Self-Study – Converting Normal Distribution to Standard Normal Distribution

normal distributionself-study

If $X$ follows a normal distribution with parameters $\mu$ and $\sigma^2$ show that $Z = (X- \mu)/\sigma$ follows a standard normal distribution. This doesn't seem to intuitive to me. We shift $X$ so that the top of the bell curve is over $0$, that bit makes sense. But then we scale the curve by a scalar, wouldn't this change the area under the curve, making it no longer a pdf since if we integrate $Z$ over the real line we need to get $1$? I guess my intiution is failing because I'm trying to imagine area along an infinite line.

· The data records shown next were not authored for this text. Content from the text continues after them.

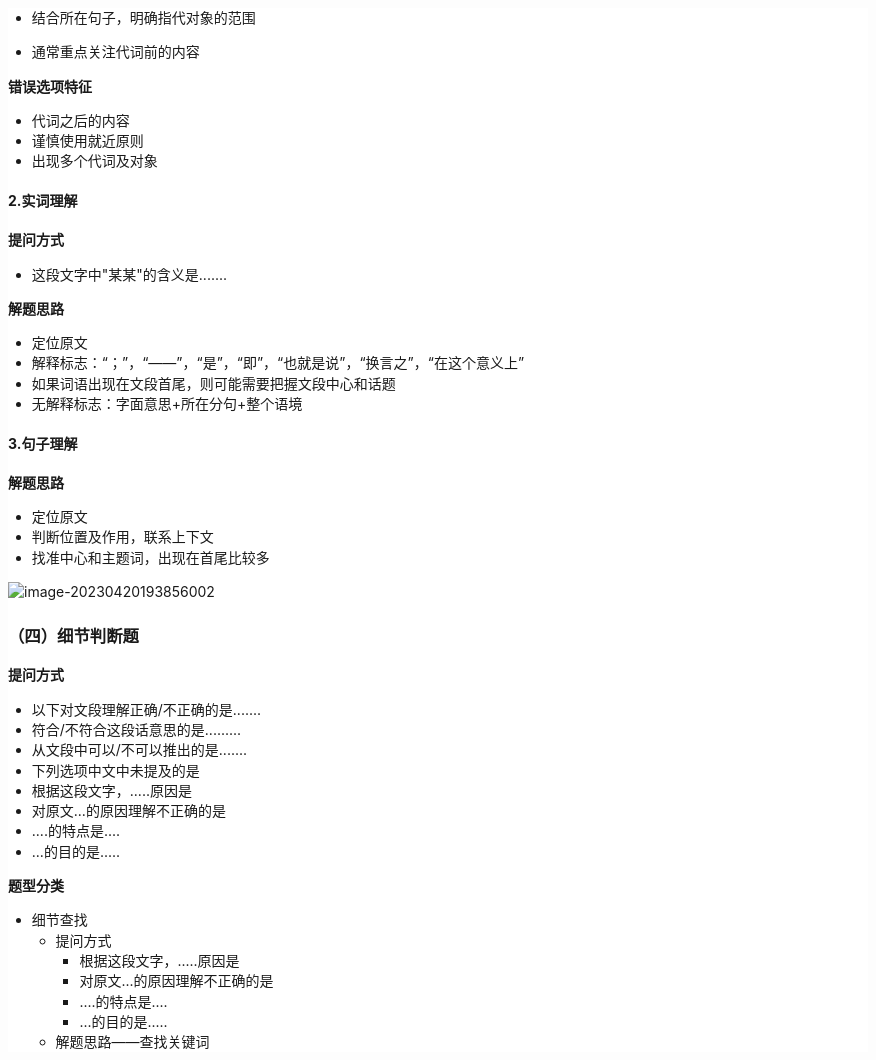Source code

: - 结合所在句子，明确指代对象的范围

- 通常重点关注代词前的内容

**错误选项特征**

- 代词之后的内容
- 谨慎使用就近原则
- 出现多个代词及对象

#### 2.实词理解

**提问方式**

- 这段文字中"某某"的含义是.......

**解题思路**

- 定位原文
- 解释标志：“；”，“——”，“是”，“即”，“也就是说”，“换言之”，“在这个意义上”
- 如果词语出现在文段首尾，则可能需要把握文段中心和话题
- 无解释标志：字面意思+所在分句+整个语境

#### 3.句子理解

**解题思路**

- 定位原文
- 判断位置及作用，联系上下文
- 找准中心和主题词，出现在首尾比较多

![image-20230420193856002](https://pzy-images.oss-cn-hangzhou.aliyuncs.com/image-20230420193856002.png)





### （四）细节判断题

**提问方式**

- 以下对文段理解正确/不正确的是.......
- 符合/不符合这段话意思的是.........
- 从文段中可以/不可以推出的是.......
- 下列选项中文中未提及的是
- 根据这段文字，.....原因是
- 对原文...的原因理解不正确的是
- ....的特点是....
- ...的目的是.....



**题型分类**

- 细节查找
  - 提问方式
    - 根据这段文字，.....原因是
    - 对原文...的原因理解不正确的是
    - ....的特点是....
    - ...的目的是.....
  - 解题思路——查找关键词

Now I would like to go about proving this using the definition of the normal distribution. The definition I'm working with is $$f(x,\mu,\sigma) = \frac{1}{\sigma \sqrt{2 \pi}}e^{\frac{-(x- \mu)^2}{2 \sigma^2}}$$

I thought the proof would be showing that $$f(\frac{x-\mu}{\sigma},\mu,\sigma) = \frac{1}{\sqrt{2 \pi}}e^{\frac{-x^2}{2}}$$ But this didn't work, I got an ugly expression in the exponent and I couldn't see why the $\sigma$ in the denominator would disappear at the front of the expression.

How Should I go about proving this is a fundamental way? I think their is probably an easier proof using properties such as how adding and multiplying normal distribution's by scalars modifies it. But what I'm really after is a proof using the normal distribution definition

Thanks in advance.

Best Answer

Write $\displaystyle P\{Z \leq a\} = P\left\{\frac{X-\mu}{\sigma} \leq a\right\} = P\{X\leq \mu+a\sigma\}=\int_{-\infty}^{\mu+a\sigma}f_X(x)\,\mathrm dx$ and then make a change of variable in the integral, setting $z=\frac{x-\mu}{\sigma}$, hopefully not forgetting to change the upper limit appropriately. DO NOT attempt to actually integrate: just do a change of variables, draw a box around the integral that you have obtained, and admire the contents of the box.

After the admiration is over, argue that the formula $\displaystyle P\{Z \leq a\} = F_Z(a) = \int_{-\infty}^a f_Z(z)\,\mathrm dz$ allows us to conclude something about the density function $f_Z(z)$ via the admirable contents of the box you just drew.